**Page text:**
=== Begin Enclosure ===

The king and later his successors wore the pair of gold discs on their shoulders, recognizable as minute spirals on the gold signet ring from Tiryns, where we see Eponymous Tiryns before Demeter Elaia, raising a libation jug, appearing as lion-wolf-dog-bee king, behind him three successors, in between the kings three olive twigs growing out of olives, practically the same sign as Evans 13. Ears of grain are seen on Demeter Elaia’s gown, and as rain in the sky. Behind the happy goddess hides the eagle of Sseyr      . The gold discs are lost – perhaps waiting for discovery in an as yet unexcavated part of Tiryns? Luckily the scribe and friend of Eponymous Tiryns made a clay copy of the pair of gold discs and baked them together into a single disc. The copy was kept in the palace of Phaistos in the fertile Mesara plain in southern central Crete, where Luigi Pernier found it in the evening of July 3, 1908. The scribe of the discs, or one of his colleagues, inscribed a bronze double axe that was placed in the cave near Arkalochori and devoted to Lousia the angry one, Cretan equaivalent of Black Demeter Melaina. Translation by Derk Ohlenroth: I belong to the goddess Lousia. This short inscription shares three signs and the so-called thorn with the signs on the discs. Elaia in her boat with the bow in the shape of a horse can be seen on the gold ring from Mokhlos in Crete, and the bee as her industrious companion does not miss on this charming work of a Cretan goldsmith 

 

Homer, finally, paid homage to Eponymous Tiryns in the Odyssey, where he appears as Lord Laertes the gardener who planted the olive tree around whose trunk Odysseus and Penelope build their immovable bed, symbol of the ever lasting Greek civilization.

 

 

Franz Gnaedinger, September 2008 (written for a conference)

 

 

Postscript (October 2008)

 

In my fable I say that the kings of Tiryns resided in the beautiful Circular Building on top of the limestone hill, close to the former shore of the bay and the former mouthing of the river Manesse. Actually, the Circular Building burned down by the end of the Early Helladic period of time, but I assume that a wooden structure replaced the former version in the Middle Helladic period of time – sort of a palace combined with storage rooms, a Zeus sanctuary, a lighthouse, and a watchtower. A big rosette of supporting blocks at the base of the former Circular Building is still extant in situ, one more reason for the rosette in the center of the Tiryns disc. My formula for understanding early civilization – simple yet complex – also helps in the case of the two discs, and in shedding light on the Middle Helladic period of time in the Argolis, on which we still know so very little.

=== End Enclosure ===

**Recorded data:**
=== Begin Enclosure ===

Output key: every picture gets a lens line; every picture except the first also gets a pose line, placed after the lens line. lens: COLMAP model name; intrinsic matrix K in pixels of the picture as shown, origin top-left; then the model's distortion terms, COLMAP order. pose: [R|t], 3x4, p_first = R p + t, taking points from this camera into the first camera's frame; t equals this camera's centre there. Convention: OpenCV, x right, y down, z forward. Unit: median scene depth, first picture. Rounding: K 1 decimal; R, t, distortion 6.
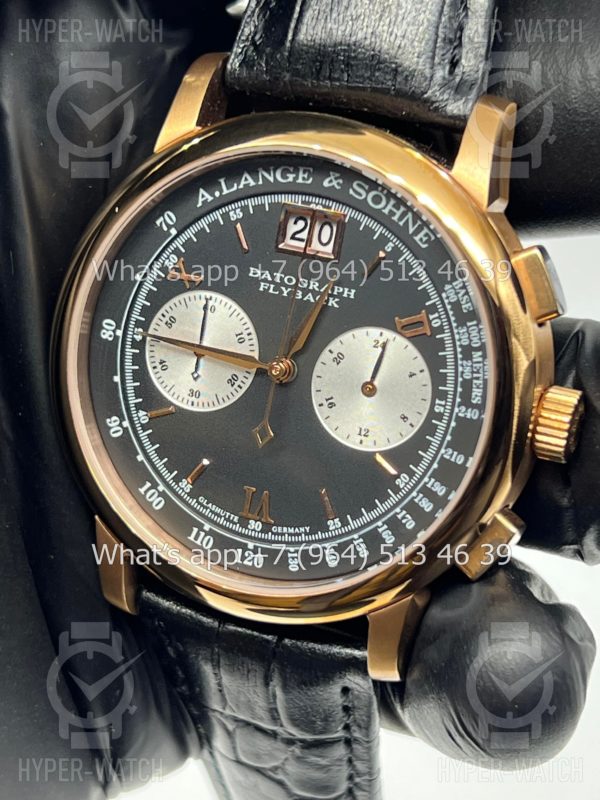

=== End Enclosure ===

**Task requirements:**
(A) In the Tiryns text, who found the clay copy of the gold discs at Phaistos, and when?
(B) Summarize the Tiryns text in two sentences.

**Answer section:**
(A) Luigi Pernier found it in the evening of July 3, 1908.

(B) The Tiryns text says that the kings of Tiryns wore a pair of gold discs, now lost, and that a scribe baked a clay copy of them into a single disc, which Luigi Pernier found in the palace of Phaistos in 1908; the same scribe or a colleague also inscribed a bronze double axe placed in the cave near Arkalochori. In an October 2008 postscript, the author assumes that a wooden structure replaced the burned Circular Building on the Tiryns hill in the Middle Helladic period, and says the author's formula also sheds light on the discs and on that little-known period in the Argolis.